● Excerpted text

====================

Vasant Vihar is a diplomatic and residential sub-division of the South West Delhi in National Capital Territory of Delhi, India. It is located near the diplomatic area of Chanakyapuri, and houses over 50 diplomatic missions of foreign countries, including the High Commission of South Africa, and embassy of Argentina.

History
It was originally developed in 1960s by retired Government of India officers, later developed as a posh residential locality like Air India And Indian Airlines Colony due to its proximity to diplomatic enclave of Chanakyapuri.

Locality
The four main streets in Vasant Vihar are Munirka Marg, Vasant Marg, Poorvi Marg and Paschimi Marg, literally Eastern and Western Street. These form a rough triangle that encloses much of the neighbourhood. The neighbourhood is primarily residential and when first planned consisted of six blocks named A to F, with each block having its own local market. Vasant Vihar has several parks in every block. Apartments in new emerging luxury buildings in Vasant Vihar have in the past sold at prices ranging from INR 5 Crore to INR 20 Crore (USD 740,000 to USD 3M).

====================

● Information provided

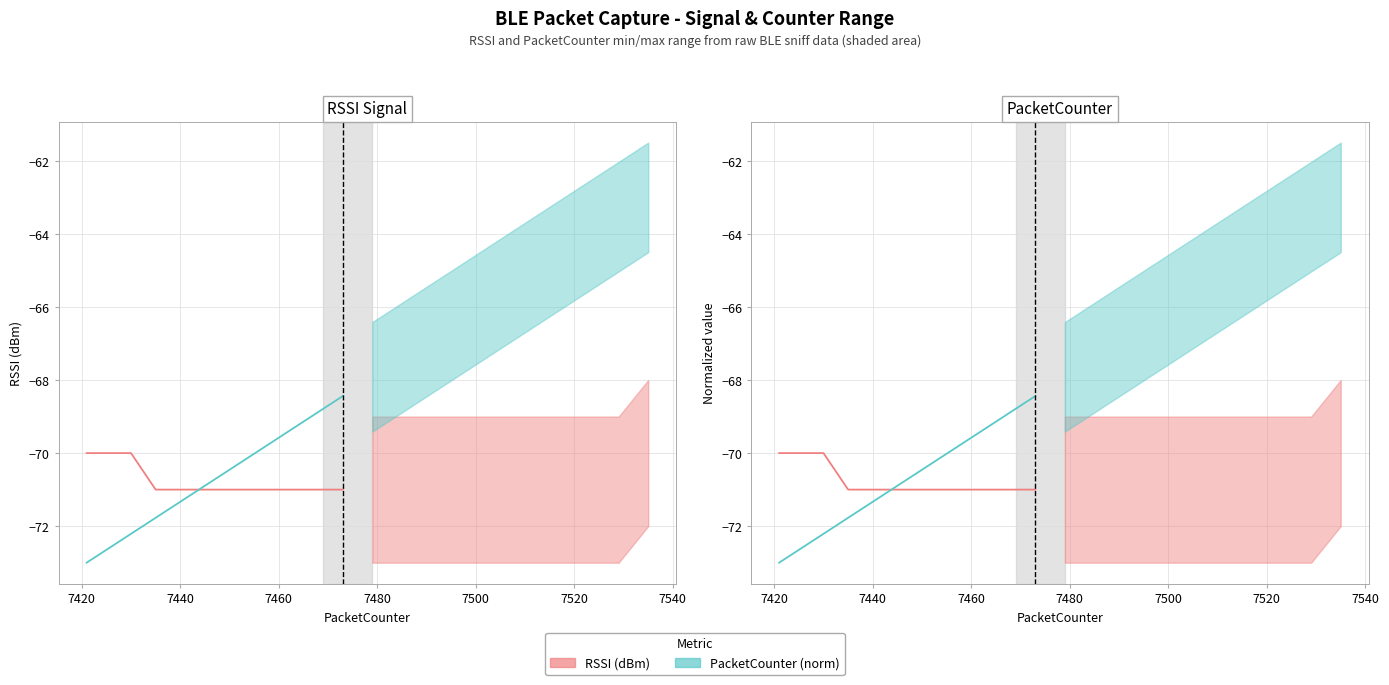

Is the value of RSSI (dBm) at 7540 greater than the value of PacketCounter (norm) at 7520?

No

====================

● Action item A
Reproduce the Vasant Vihar text verbatim, from "Vasant Vihar is" down to "embassy of Argentina.".
● Action item B
According to the Vasant Vihar text, when was the locality originally developed, and by whom?
● Action item C
Resume the text on Vasant Vihar, continuing after its final sentence.

● Answer section A
Vasant Vihar is a diplomatic and residential sub-division of the South West Delhi in National Capital Territory of Delhi, India. It is located near the diplomatic area of Chanakyapuri, and houses over 50 diplomatic missions of foreign countries, including the High Commission of South Africa, and embassy of Argentina.

● Answer section B
It was originally developed in the 1960s by retired Government of India officers.

● Answer section C
Education
Vasant Vihar also has schools such as Modern School, Delhi Public School (Junior Branch), The Shri Ram School (Junior Wing), Tagore International School, Guru Harkrishan Public School, Holy Child Auxilium School (Senior branch), Chinmaya Vidyalaya, Suraj Bhan DAV Public School, and Sarvodaya School.

Economy
The corporate office of Hero MotoCorp, formerly Hero Honda, is at Basant Lok in Vasant Vihar. In 1996, Vasant Vihar witnessed the opening of India's first McDonald's restaurant, it was also the first McDonald's restaurant in the world to not serve beef and pork based products.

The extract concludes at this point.